Provided information:
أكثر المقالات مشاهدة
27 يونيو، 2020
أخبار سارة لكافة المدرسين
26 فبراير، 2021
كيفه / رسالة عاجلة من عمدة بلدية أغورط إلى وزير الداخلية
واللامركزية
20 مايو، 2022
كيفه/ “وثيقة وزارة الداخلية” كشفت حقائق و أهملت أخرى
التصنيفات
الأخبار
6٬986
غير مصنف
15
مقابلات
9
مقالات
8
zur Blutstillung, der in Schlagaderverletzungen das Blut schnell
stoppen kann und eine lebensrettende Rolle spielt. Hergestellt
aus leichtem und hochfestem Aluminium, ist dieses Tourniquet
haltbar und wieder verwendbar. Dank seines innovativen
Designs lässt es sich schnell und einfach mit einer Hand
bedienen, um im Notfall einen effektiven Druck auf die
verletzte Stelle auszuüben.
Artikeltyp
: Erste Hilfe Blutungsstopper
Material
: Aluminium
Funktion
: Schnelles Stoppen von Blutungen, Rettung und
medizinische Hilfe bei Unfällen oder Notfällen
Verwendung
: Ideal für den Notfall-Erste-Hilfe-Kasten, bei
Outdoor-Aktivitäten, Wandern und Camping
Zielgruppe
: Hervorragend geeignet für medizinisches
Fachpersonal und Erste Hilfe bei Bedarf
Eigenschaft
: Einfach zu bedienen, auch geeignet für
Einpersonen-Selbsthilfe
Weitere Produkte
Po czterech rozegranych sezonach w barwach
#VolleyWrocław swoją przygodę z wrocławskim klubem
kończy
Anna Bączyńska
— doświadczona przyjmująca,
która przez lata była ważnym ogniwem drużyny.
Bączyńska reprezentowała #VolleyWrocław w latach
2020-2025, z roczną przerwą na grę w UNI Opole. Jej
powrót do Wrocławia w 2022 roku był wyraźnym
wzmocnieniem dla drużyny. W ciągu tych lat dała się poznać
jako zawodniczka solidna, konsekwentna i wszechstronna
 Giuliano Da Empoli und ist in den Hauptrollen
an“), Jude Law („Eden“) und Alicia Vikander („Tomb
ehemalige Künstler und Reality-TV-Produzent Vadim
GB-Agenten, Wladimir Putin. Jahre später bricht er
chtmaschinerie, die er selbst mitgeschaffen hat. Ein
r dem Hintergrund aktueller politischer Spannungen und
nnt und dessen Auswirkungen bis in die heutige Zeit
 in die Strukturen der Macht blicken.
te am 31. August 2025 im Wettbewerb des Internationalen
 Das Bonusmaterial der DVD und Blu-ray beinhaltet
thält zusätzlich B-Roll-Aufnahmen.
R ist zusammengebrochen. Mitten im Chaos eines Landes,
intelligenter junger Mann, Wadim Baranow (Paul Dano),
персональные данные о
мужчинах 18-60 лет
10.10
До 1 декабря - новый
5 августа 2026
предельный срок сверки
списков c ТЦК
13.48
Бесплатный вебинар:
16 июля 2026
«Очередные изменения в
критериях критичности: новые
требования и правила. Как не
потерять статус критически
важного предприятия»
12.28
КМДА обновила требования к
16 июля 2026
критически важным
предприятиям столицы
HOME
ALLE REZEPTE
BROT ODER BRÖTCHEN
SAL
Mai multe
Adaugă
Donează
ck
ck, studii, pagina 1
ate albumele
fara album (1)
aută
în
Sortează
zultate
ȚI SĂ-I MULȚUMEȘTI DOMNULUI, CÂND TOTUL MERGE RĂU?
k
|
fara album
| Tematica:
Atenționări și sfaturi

Exercise brief:
Retype the records line for line, beginning with the first line and ending with the line that contains "Anna Bączyńska", including that line.

Response to this task:
أكثر المقالات مشاهدة
27 يونيو، 2020
أخبار سارة لكافة المدرسين
26 فبراير، 2021
كيفه / رسالة عاجلة من عمدة بلدية أغورط إلى وزير الداخلية
واللامركزية
20 مايو، 2022
كيفه/ “وثيقة وزارة الداخلية” كشفت حقائق و أهملت أخرى
التصنيفات
الأخبار
6٬986
غير مصنف
15
مقابلات
9
مقالات
8
zur Blutstillung, der in Schlagaderverletzungen das Blut schnell
stoppen kann und eine lebensrettende Rolle spielt. Hergestellt
aus leichtem und hochfestem Aluminium, ist dieses Tourniquet
haltbar und wieder verwendbar. Dank seines innovativen
Designs lässt es sich schnell und einfach mit einer Hand
bedienen, um im Notfall einen effektiven Druck auf die
verletzte Stelle auszuüben.
Artikeltyp
: Erste Hilfe Blutungsstopper
Material
: Aluminium
Funktion
: Schnelles Stoppen von Blutungen, Rettung und
medizinische Hilfe bei Unfällen oder Notfällen
Verwendung
: Ideal für den Notfall-Erste-Hilfe-Kasten, bei
Outdoor-Aktivitäten, Wandern und Camping
Zielgruppe
: Hervorragend geeignet für medizinisches
Fachpersonal und Erste Hilfe bei Bedarf
Eigenschaft
: Einfach zu bedienen, auch geeignet für
Einpersonen-Selbsthilfe
Weitere Produkte
Po czterech rozegranych sezonach w barwach
#VolleyWrocław swoją przygodę z wrocławskim klubem
kończy
Anna Bączyńska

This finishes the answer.